Finally, I recently had a new poem, "Freebasing the Moon," appear at Strange Horizons.
Mid-May, 2007: I was delighted to learn that four of the original
poems from my collection Strange Wisdoms of the Dead will
receive Honorable Mentions in this year's volume of The Year's Best
Fantasy and Horror: "Eating the Time Shark," "finale," "The
Psychic Above Burritoville," "saecula saeculorum." I'm also getting my
first ever Honorable Mention for a short story, for "The Music of
Bremen Farm," my demonic and bleak retelling of "The Bremen Town
Musicians," which appeared last year in Cabinet des
Fées.
April 2007: I'm going to be a writer's guest at RavenCon in Richmond this weekend (and Anita, of course, will be a costuming guest and masquerade judge).

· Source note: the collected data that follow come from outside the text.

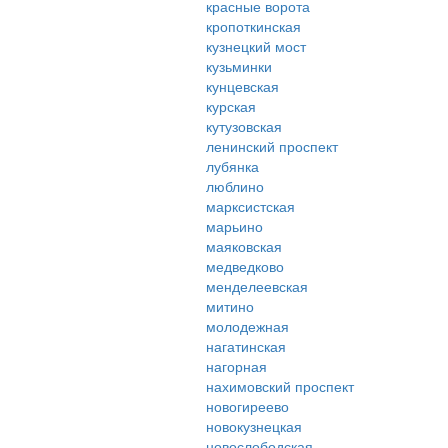
красные ворота
кропоткинская
кузнецкий мост
кузьминки
кунцевская
курская
кутузовская
ленинский проспект
лубянка
люблино
марксистская
марьино
маяковская
медведково
менделеевская
митино
молодежная
нагатинская
нагорная
нахимовский проспект
новогиреево
новокузнецкая
новослободская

One of my charges will be running the Poetry Workshop, scheduled this Friday at 7 p.m. I just hope we (me, Bruce Boston, Marge Simon, Carolyn Clink, Kristy Tallman) get some poets to dissect — um, critique ... I'll also be a panelist for Saturday morning's Writer's Workshop and the host of Saturday night's Author Slam.

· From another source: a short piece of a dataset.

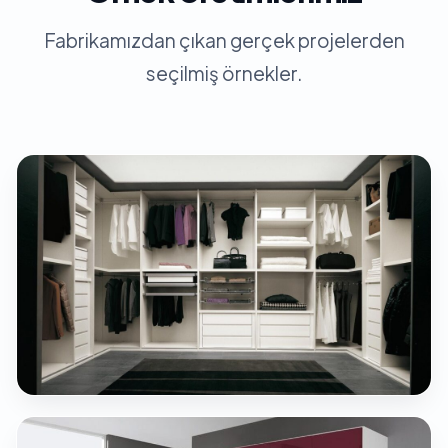
Fabrikamızdan çıkan gerçek projelerden
seçilmiş örnekler.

Helix: Speculative Fiction Quarterly has published "Gherem", a short story I co-wrote with fellow Roanoke writer Charles Saplak, which editor William Sanders calls "a gritty fantasy with a nasty sting in the tail."

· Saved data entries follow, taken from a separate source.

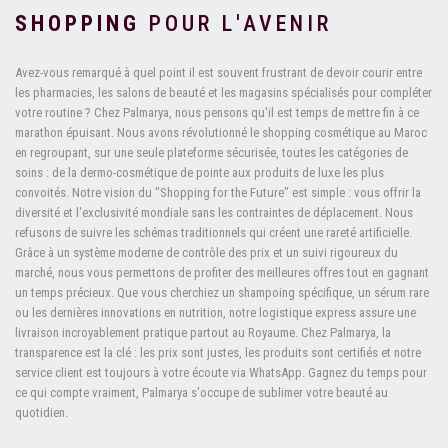
SHOPPING
POUR L'AVENIR
Avez-vous remarqué à quel point il est souvent frustrant de devoir courir entre
les pharmacies, les salons de beauté et les magasins spécialisés pour compléter
votre routine ? Chez Palmarya, nous pensons qu'il est temps de mettre fin à ce
marathon épuisant. Nous avons révolutionné le shopping cosmétique au Maroc
en regroupant, sur une seule plateforme sécurisée, toutes les catégories de
soins : de la dermo-cosmétique de pointe aux produits de luxe les plus
convoités. Notre vision du "Shopping for the Future" est simple : vous offrir la
diversité et l'exclusivité mondiale sans les contraintes de déplacement. Nous
refusons de suivre les schémas traditionnels qui créent une rareté artificielle.
Grâce à un système moderne de contrôle des prix et un suivi rigoureux du
marché, nous vous permettons de profiter des meilleures offres tout en gagnant
un temps précieux. Que vous cherchiez un shampoing spécifique, un sérum rare
ou les dernières innovations en nutrition, notre logistique express assure une
livraison incroyablement pratique partout au Royaume. Chez Palmarya, la
transparence est la clé : les prix sont justes, les produits sont certifiés et notre
service client est toujours à votre écoute via WhatsApp. Gagnez du temps pour
ce qui compte vraiment, Palmarya s'occupe de sublimer votre beauté au
quotidien.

Strange Horizons has also published a lengthy review of my MYTHIC 2 anthology.
March 2007:
SF Site has published an in-depth review of my MYTHIC 2 anthology.
Feb 2007: My poem "The Hollow Sphere" appears in the February issue of Lone Star Stories.
Nov 2006: The Philadelphia Inquirer reviews my latest poetry collection, Strange Wisdoms of the Dead.